Under Colorado Divorce Law, your family home is usually classified as marital property—an asset acquired by either of the spouses after marriage and before a decree of legal separation takes effect.
The courts do not take into account whose name is on the deed, and whether the title is held individually or by both parties in some form of co-ownership. If you and your family have purchased and lived in a particular house since marriage, the property will most likely get classified as marital.
There are several exceptions, though. Marital property does not include:
- Gifted and inherited assets by either of the spouses
- Real estate that was acquired using the money from selling a property acquired before marriage or a gifted/inherited property
- Any assets acquired by either party after a decree of legal separation
- Property excluded by a valid agreement between the two parties
Couples can also have separate property brought into the marriage or acquired during the marriage by gift/inheritance. In most cases, separate property will not have to be divided during the divorce. However, this can be a complicated matter as separate property can quickly become commingled throughout the marriage.
When Separate Property Becomes Marital Property
This case is best illustrated with an example. One of the spouses has used inherited money to buy a house during marriage. The acquired property was titled jointly in both spouses' names. Considering that both spouses were living and contributing to this house, the separate property could transform into marital property. In other words, it becomes commingled.
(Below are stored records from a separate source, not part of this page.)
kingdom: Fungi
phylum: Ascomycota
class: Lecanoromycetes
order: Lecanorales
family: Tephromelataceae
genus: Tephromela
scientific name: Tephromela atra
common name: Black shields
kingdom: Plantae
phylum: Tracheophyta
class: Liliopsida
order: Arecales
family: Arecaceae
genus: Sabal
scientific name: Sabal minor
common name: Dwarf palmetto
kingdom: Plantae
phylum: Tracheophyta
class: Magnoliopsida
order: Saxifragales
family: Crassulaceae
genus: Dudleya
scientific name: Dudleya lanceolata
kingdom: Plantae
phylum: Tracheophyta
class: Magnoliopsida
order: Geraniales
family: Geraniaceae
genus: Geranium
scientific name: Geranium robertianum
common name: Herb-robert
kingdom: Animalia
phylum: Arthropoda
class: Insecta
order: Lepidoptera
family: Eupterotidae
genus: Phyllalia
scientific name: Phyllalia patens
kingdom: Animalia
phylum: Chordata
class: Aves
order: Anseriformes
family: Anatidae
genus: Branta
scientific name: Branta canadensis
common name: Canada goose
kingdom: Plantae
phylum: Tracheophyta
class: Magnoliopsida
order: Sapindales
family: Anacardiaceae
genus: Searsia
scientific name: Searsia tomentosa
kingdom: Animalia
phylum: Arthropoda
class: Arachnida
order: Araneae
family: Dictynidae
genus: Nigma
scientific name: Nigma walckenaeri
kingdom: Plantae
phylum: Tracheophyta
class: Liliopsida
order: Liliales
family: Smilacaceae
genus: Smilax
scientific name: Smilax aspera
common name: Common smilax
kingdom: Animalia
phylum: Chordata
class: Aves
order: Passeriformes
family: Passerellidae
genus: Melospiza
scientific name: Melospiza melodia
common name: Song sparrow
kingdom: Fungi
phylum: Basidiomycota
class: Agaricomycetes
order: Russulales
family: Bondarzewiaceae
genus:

While titling isn't the definitive characteristic for determining if the property is separate or not, it could be used as leverage within a property settlement. Thus, it's worth hiring a qualified divorce attorney to assist you with property classification.
How The Courts Decide on House Division
In Colorado state, all the property and debt acquired during the marriage are divided equitably (fairly) between the spouses. However, equitable distribution does not mean equal (50:50) per se.
When couples can't agree on their own (or with the help of a mediator) about proper division, the court can intervene and decide who receives the house after the divorce. But do mind that property division does not always mean a physical division. Most likely, the judge will decide on a certain percentage of the total value of the property (your house) that each spouse receives.
When making a ruling regarding asset division, the judge will take several factors into account including the contribution of each party to the acquisition of the house, personal circumstances of each spouse, and any increases/decreases in the value of the separate property each spouse had during the marriage.
Can You Lose Your House?
The court can order the sale of the house. It can also administer the property appraisal and take into account other circumstances to estimate the house worth.
However, if the custodial parent wishes to live in the property, the sale can be delayed until the children graduate high school. The house can also be awarded to only one of the spouses and/or grant them exclusive occupancy rights. In this case, one spouse can legally reside in the house, while another one must find another place to live. Such provisions can be made during divorce for the safety of either party.
The ultimate decision about who gets the house in a divorce will depend on a variety of different factors and personal circumstances of each spouse. While custodial parents are usually given the preference, it may not always be the case with commingled property. Hence, it’s worth hiring a professional divorce attorney early on if you want to ensure that your rights are not eschewed during property division.